- A number of accomplishments point to 2015 as having been a banner year for health IT integration. Consider, for instance, gains in EHR adoption by providers in underserved settings, the nearly glitch-free transition to ICD-10 from a claims processing perspective, and the emergence of FHIR services in production environments to support clinical services.
But it’s not all clear skies ahead. A whirlwind may be approaching on an indirect front.
“What really concerns me is a risk that the industry is going to be forced to disinvest to some degree in innovation because of a fundamental economic challenge that’s coming toward us in the form of very high-cost drugs,” Frank Ingari, CEO of payer-provider network NaviNet, told HealthITInteroperability.
One may counter that health IT will remain indispensable as a strategic cost-control element in chronic disease treatment and prevention through population health management and care coordination initiatives. The recently reported decline in national diabetes cases points to progress in that area.
Nonetheless, there’s still cause for caution, according to Ingari.
“It seems like for every yard we gain on that side, we’re losing a yard or more with these extremely high-cost drugs. And with the implications of pharma being so unregulated on the price side inside our national borders, that’s really creating stress. I know the Medicaid plans have staggered under the cost of Sovaldi, for example. Many Medicaid plans are seeing their entire surplus for the year gobbled up by one drug — and that’s going to have an impact on IT budgets.
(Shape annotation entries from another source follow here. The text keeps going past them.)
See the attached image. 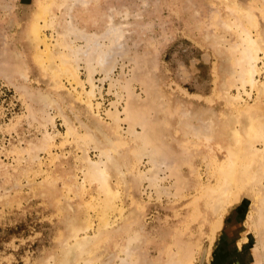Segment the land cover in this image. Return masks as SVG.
<instances>
[{"label":"rangeland","instance_id":"obj_1","mask_svg":"<svg viewBox=\"0 0 264 264\" xmlns=\"http://www.w3.org/2000/svg\"><path fill=\"white\" fill-rule=\"evenodd\" d=\"M253 119L264 0H0V264H264V142L217 175Z\"/></svg>","mask_w":264,"mask_h":264},{"label":"bare ground","instance_id":"obj_2","mask_svg":"<svg viewBox=\"0 0 264 264\" xmlns=\"http://www.w3.org/2000/svg\"><path fill=\"white\" fill-rule=\"evenodd\" d=\"M225 3H226L225 7H227V5H228V7L230 8V9H228L230 11V13L231 14L235 13V17L237 18V19L235 18L236 22L241 23V19L242 18L246 19V17H247V13L246 12L247 11H246L245 8L242 7V5L240 6V5L236 4V7H235L236 10H234V8L232 6H229V3H227V2H225ZM231 11H234V13L231 12ZM236 22L233 23V25L235 26L236 29L239 30L241 35L242 34L244 35V39L241 41V42L244 43V46H243L242 50H240V58L237 59L238 66L240 67L239 68L240 70L238 71L240 73L239 74L240 75L239 80L241 82V86L244 85L245 83H250V85H251V84H253V81H254L253 80V76H254V74L257 71L256 68H255L256 67L255 63L258 60V53H259V51L262 50V48H261V45L257 42V40L252 39L250 37L249 30L245 26L243 27L244 24L242 23L243 25L242 24L240 25V24H238ZM226 27H228V26H226ZM235 39H237V38H235ZM65 46L69 47L71 49L70 44H67L66 42H65ZM234 46H236V45H234ZM93 50H94V47H92L90 45V43L88 42L87 43V48H86V54H85V64L87 66H90V68L94 64V61H93L94 60V58H93L94 56L92 57ZM98 51L99 50H97V52ZM77 52H79V51L77 50ZM98 54H99V52H98ZM100 58L98 57V59L96 58V60L99 61ZM104 62H105V58H102L101 61L99 62V64L102 66V64ZM95 65H96V63H95ZM95 65H94V68H95ZM60 66L62 67L63 74H66L67 76H70L73 81L77 82V77H76V74H75L74 70L68 64L66 59H64L63 57H61V65ZM101 69H103V68H101ZM104 70H105V68H104ZM91 73H93V72L89 71V75L90 76H91ZM242 87H244V86H242ZM132 101H133V103H132ZM132 101L131 100L128 101L126 103V107L124 108V111L127 112V114H128V116L127 115L126 116L129 117V118H131L130 116L133 115L132 113L134 111H136V108H137L136 102H134V100H132ZM127 117H126V119H127ZM260 140L264 142V127H263V123L261 121H258V120L255 121L254 119L252 120V123L250 125H248L245 134H240L237 131H234L231 134V136H230V146H229V148H230L229 151H230V155H231L230 156V161H228L227 164H225V165H220L219 168L217 169V173H218L217 175L220 178V182L225 185V190L226 191H228L229 189H231L235 185V177H236V173H237L238 163H239V161L241 159L240 158V152L244 150V146H246V144L254 143L255 141H260ZM105 173H106L105 169H102L101 171H99V178H100V180H102L101 181L102 184H103L102 190L106 194H108L110 196L114 192H112V190L107 185V179L105 177ZM237 175H238V173H237ZM217 203L221 204V200L219 198H218V202ZM77 227L78 226H76V228L74 227V231H77L79 229ZM239 257H240V255H236V256H233V257L230 256L229 257L230 264H239Z\"/></svg>","mask_w":264,"mask_h":264}]
</instances>
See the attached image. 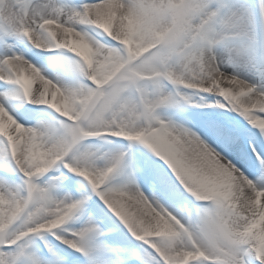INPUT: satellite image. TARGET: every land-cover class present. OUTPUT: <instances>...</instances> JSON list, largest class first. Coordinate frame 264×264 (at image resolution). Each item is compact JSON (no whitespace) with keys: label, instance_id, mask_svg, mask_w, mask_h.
I'll return each instance as SVG.
<instances>
[{"label":"snow or ice","instance_id":"1","mask_svg":"<svg viewBox=\"0 0 264 264\" xmlns=\"http://www.w3.org/2000/svg\"><path fill=\"white\" fill-rule=\"evenodd\" d=\"M0 264H264V0H0Z\"/></svg>","mask_w":264,"mask_h":264},{"label":"bare ground","instance_id":"2","mask_svg":"<svg viewBox=\"0 0 264 264\" xmlns=\"http://www.w3.org/2000/svg\"><path fill=\"white\" fill-rule=\"evenodd\" d=\"M193 102H199V97H193Z\"/></svg>","mask_w":264,"mask_h":264}]
</instances>
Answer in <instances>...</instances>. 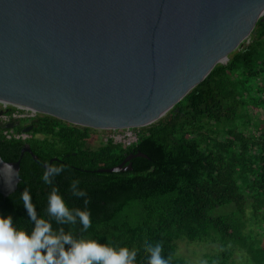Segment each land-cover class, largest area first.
I'll use <instances>...</instances> for the list:
<instances>
[{
    "label": "trees",
    "instance_id": "obj_1",
    "mask_svg": "<svg viewBox=\"0 0 264 264\" xmlns=\"http://www.w3.org/2000/svg\"><path fill=\"white\" fill-rule=\"evenodd\" d=\"M32 123L25 140L0 135L5 161L17 160L26 143L37 156L22 155L16 190L0 194V213H11L20 226L30 227L21 193L29 190L37 213L46 215L50 186L40 179L43 164H63L54 185L69 205L83 208V198L68 191L78 178L90 200L92 227L81 233L77 225V235L135 248L137 264H146V242H162V256L172 264H189L176 254L178 239L231 243L264 264V247L244 233L247 205L264 220V20L164 116L137 128L130 146L109 140L90 148L88 127L50 115L39 114ZM137 152L145 156L128 160L130 170L96 171ZM221 206L232 210L216 213ZM231 256L230 246L221 248L211 264H227Z\"/></svg>",
    "mask_w": 264,
    "mask_h": 264
},
{
    "label": "water",
    "instance_id": "obj_2",
    "mask_svg": "<svg viewBox=\"0 0 264 264\" xmlns=\"http://www.w3.org/2000/svg\"><path fill=\"white\" fill-rule=\"evenodd\" d=\"M258 20L264 0H0V103L92 129L147 126L225 63ZM25 152L37 159L27 143L15 161L0 156L4 197ZM134 156L145 155L96 171L130 170Z\"/></svg>",
    "mask_w": 264,
    "mask_h": 264
},
{
    "label": "clouds",
    "instance_id": "obj_3",
    "mask_svg": "<svg viewBox=\"0 0 264 264\" xmlns=\"http://www.w3.org/2000/svg\"><path fill=\"white\" fill-rule=\"evenodd\" d=\"M66 169L63 164H46L40 177L50 186L46 198V215L35 210L29 190L21 193L20 200L27 213L30 227L17 224L11 213H0V264H137V250L117 247L97 239L77 235L74 229L86 233L92 227L90 200L78 178L71 179L68 191L72 197L83 198L84 207L69 205L58 187L56 177ZM13 185L8 184L9 188ZM55 225V226H54ZM162 242H146V264H172L162 256Z\"/></svg>",
    "mask_w": 264,
    "mask_h": 264
},
{
    "label": "rangeland",
    "instance_id": "obj_4",
    "mask_svg": "<svg viewBox=\"0 0 264 264\" xmlns=\"http://www.w3.org/2000/svg\"><path fill=\"white\" fill-rule=\"evenodd\" d=\"M252 110V109H251ZM253 112V110H252ZM251 112V113H252ZM252 118H256L252 115ZM27 119H23L21 124L27 123ZM105 129L89 128L90 135L86 141V146L96 148L103 143L102 136L105 134ZM232 210V207L221 206L216 208V213L227 212ZM246 225L244 233L251 243H255L264 247V220L260 217L256 219L252 213V209L247 205ZM177 256H181L188 261L189 264H211L214 257L219 253L221 248L231 247L232 256L227 261V264H257L249 252L245 248H240L231 243L223 245L218 240L207 241H187L185 239L176 240Z\"/></svg>",
    "mask_w": 264,
    "mask_h": 264
},
{
    "label": "built area",
    "instance_id": "obj_5",
    "mask_svg": "<svg viewBox=\"0 0 264 264\" xmlns=\"http://www.w3.org/2000/svg\"><path fill=\"white\" fill-rule=\"evenodd\" d=\"M248 42V38L246 39ZM0 135L6 138H17L25 140L30 137L27 132H18L13 127L6 128L5 125L23 119L31 120L36 118L38 111L32 108H16L7 104L0 103ZM137 128L125 127L121 129H105V134L102 136L103 142L112 141L115 144H120L123 147L130 146L138 139Z\"/></svg>",
    "mask_w": 264,
    "mask_h": 264
},
{
    "label": "flooded vegetation",
    "instance_id": "obj_6",
    "mask_svg": "<svg viewBox=\"0 0 264 264\" xmlns=\"http://www.w3.org/2000/svg\"><path fill=\"white\" fill-rule=\"evenodd\" d=\"M22 120L21 121H15V122H12V124H14L13 128L16 129V127H20V128H24V127H27V126H31V130L33 128V123H32V119L31 120H28L27 123L25 124H21ZM30 130V131H31ZM22 131V130H21ZM28 133V132H27ZM88 133L90 134L89 130H88Z\"/></svg>",
    "mask_w": 264,
    "mask_h": 264
}]
</instances>
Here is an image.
It’s inevitable.”
Earlier this year, in a commentary published by The Hill, Robert Henkel, CEO of Ascension Health, took a similar stance. He called out blood pressure medication Nitropress and heart rhythm treatment Isuprel — drugs that combined to increase Ascension’s costs by more than $8 million in the span of one year. The price of Nitropress had skyrocketed 525 percent, while the price of Isuprel spiked 212 percent. Henkel added that neither drug was close to going off-patent, which meant no availability of lower-cost generic alternatives.
“These drastic price increases threaten the economic wellbeing of hospitals and the safety of patients. They squeeze the hospitals’ ability to invest in making patient care even safer. Instead of using our already stretched resources to expand access and better serve our patients, Ascension will pay millions of dollars in unexpected drug costs in 2015 alone,” Henkel wrote. “Even a major purchaser like Ascension, with more than 130 hospitals across the country, cannot indefinitely continue to absorb these often unexpected and arbitrary price hikes.”
Overall, spending on prescription drugs in the U.S. grew by 12 percent in 2014, faster than any year since 2002.
Perhaps a ray of light in the gloomy outlook is that the Centers for Medicare and Medicaid Services (CMS), one of the largest purchasers of prescription drugs in the country, appears to be engaged in increasing transparency and addressing the affordability of medications. On Dec. 21, the agency unveiled the online Medicare Drug Spending Dashboard, which identifies the most costly drugs for Medicare Parts B and D.
“[By] sharing this information and allowing people to analyze the data, we can increase the knowledge around drug spending and support efforts that are evaluating whether public dollars are being spent most effectively,” wrote Acting CMS Administrator Andy Slavitt and CMS Chief Data Officer Niall Brennan in The CMS Blog.